SSB波の検波回路

SSB波を検波するには一寸した回路の工夫が必要です。キャリヤーが無いと言われていますからキャリヤーを挿入して信号を再生する訳ですが。
そこで色々な受信機のプロダクト検波回路を比較してみます。球式や半導体式の古い短波受信機の回路図からコピーしました。
コリンズの75A-4の検波回路です。

超有名な回路ですが、後に75Sシリーズで三極管が一個だけの回路に簡略化される迄はこの回路があっちこっちで随分と使われていた様です。

オリジナルは信号もBFOも一度カソードフォロワーを通してから左の回路図の右側の三極管と同じ回路で検波するものでした。

この回路方式では信号の大きさとBFOの大きさの比が重要で、BFOの大きさが信号の10倍位必要とされています。
その為 C87 10pFとC99 100pFで減衰した信号をグリッドに加えています。

信号はカソードへ加え BFOをグリッドへ加えている所が他の機種と違います。
モズレー社のCM-1の回路です。

極めて簡単な三極管によるプロ検で信号をグリッドへ加え BFOはカソードへ加えています。
上の75A-4とは違います。
こちらの回路の方が多く見られます。
アマハンの製作例から。

HB-67 Receiver と言う題目で製作例として載っています。
ゲルマダイオードをシリーズに接続した簡単な回路方式です。
後の69年版の同じ受信機製作例でAn Advanced 6-Tube Receiver では左側のダイオードが省略された回路となっています。
日本無線の業務用受信機NRD-1の検波回路です。

三極管12AX7Aの片方を使いカソードへBFOを加えた典型的なプロダクト検波回路です。

カソードに接続されたBFO回路の電源を切断してプロ検ではなくDSB波のプレート検波回路としているのがこの方式の特徴となっています。
事実 この受信機で中波の放送が綺麗に聞こえます。
ドレークの初期型R-4

6GX6を使った回路で出力が大きいので低周波増幅段が簡単になり音量調節のVRの直ぐ後に出力管がきてプリアンプが不要です。

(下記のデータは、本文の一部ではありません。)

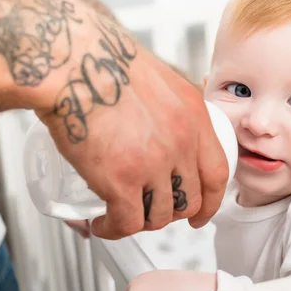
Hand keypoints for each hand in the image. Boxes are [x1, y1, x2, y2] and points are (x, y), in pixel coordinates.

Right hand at [36, 16, 228, 238]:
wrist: (72, 60)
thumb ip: (170, 109)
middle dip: (174, 215)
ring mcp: (153, 163)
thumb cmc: (103, 61)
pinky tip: (103, 224)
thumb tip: (164, 129)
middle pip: (190, 199)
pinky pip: (127, 222)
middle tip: (156, 215)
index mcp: (193, 116)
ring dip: (142, 223)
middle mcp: (180, 141)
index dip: (211, 200)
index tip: (202, 212)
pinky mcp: (120, 180)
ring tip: (123, 216)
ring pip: (160, 215)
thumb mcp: (158, 79)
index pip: (217, 172)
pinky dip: (115, 230)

尚、この回路ではBFOコイルのカソードタップをアースへ落として発振を止め、別のダイオードで検波したAM波の音声信号をスイッチで切り替えて6GX6の第三グリッドへ加え普通の低周波増幅管として使っています。
同じくドレークのR-4A後期型のものです。

ダイオード二個使いの検波回路で 次のR-4Cでも同じ方式です。
有名なR-4Cの検波回路

ドレークの受信機では定番となった回路でR-4Aから使われ始めた様です。
安立の業務用受信機RG17Aです。

FETを使った半導体回路ではこれも定番みたいなデュアルゲートのプロ検です。
ハリクラのSR-400A

双三極管12AT7の片方をプロ検に もう一方を低周波のプリアンプに使った標準的な回路です。
矢張り 信号を充分に小さくし 大きなBFOを加えています。
ハリクラのSX-117の検波回路です。

6GX6の代わりにペンタグリッドのコンバータ管である6BE6を使ったものです。

この回路もカソードをアースへ落として発振を止め、AM波を二極管で検波し出力を切り替えて低周波増幅回路へ導いています。

尚、コンバータ管で6BY6を使いBFOを他励にした回路も古いQST誌で見た事があります。
Radio Handbook誌の製作例として掲載されているICによる検波回路です。

1496の典型的な応用としてトップにくるのがこのプロ検でしょう。